Why might this data be relevant? It could be meaningful if you, for example, are dealing with a large multimillion-dollar project in a high-risk part of the world—Uzbekistan or someplace like that—and in order to get the deal across the line, you need local ministerial approvals and permits to build industry infrastructure in the local network. “All of a sudden, you are dealing with PEPs who have the ability to either accept or reject the project or bid,” Bogdanov says. “Now, that’s a very different situation.”

“What I would advise is that every organization needs to establish a risk-based approach from the onset—at the beginning of the process, before any of the screening and diligence even happens. This risk assessment will determine what types of risk matters most to them.
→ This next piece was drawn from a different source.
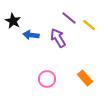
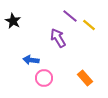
purple line: moved 1 px right, 2 px up
blue arrow: moved 25 px down
pink circle: moved 3 px left, 1 px up
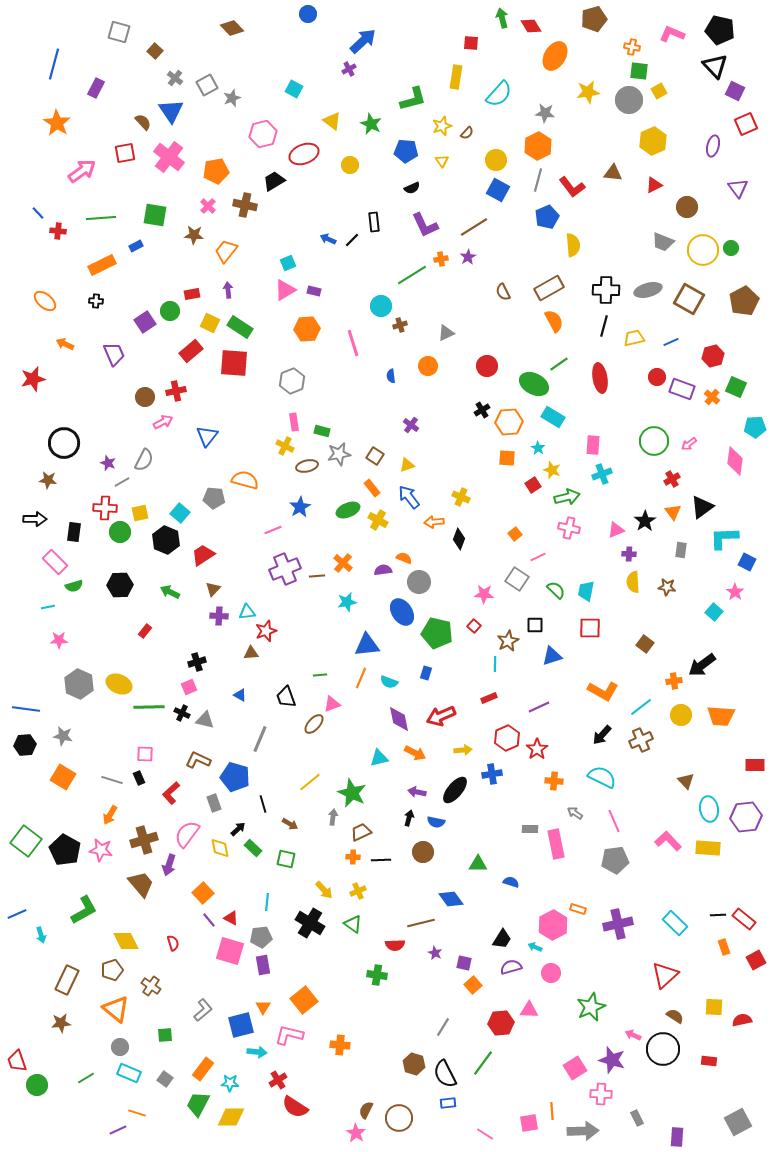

Firms can then leverage all of the available data that they have to determine whether any of those criteria are met.”

Bogdanov also suggests that businesses “have a very narrow view of what their risk threshold is.”

For example, there are some really good available sources of data, like Transparency International, and others to talk about bribery and corruption risk, but there are ultimately 50-plus different risk indicators.

“You could look at a country, or a place of doing business, and sort of determine what their risk of violent crime is, their risk of child labor, of corruption of money laundering, or extortion, of whatever,” he says. “There are all these different indicators out there and, if you have a far more nuanced view of what types of risks happened and at what level, you can create an automated risk threshold.”

“A lot of our Western customers crave really intuitive, but really advanced, kinds of programs where they automatically create a new due diligence report. They’re able to be scientific about it, and it takes the emotion out of it. We really advocate for a scientific, objective, automated, integrated threshold inside the programs, which is not that hard to do.”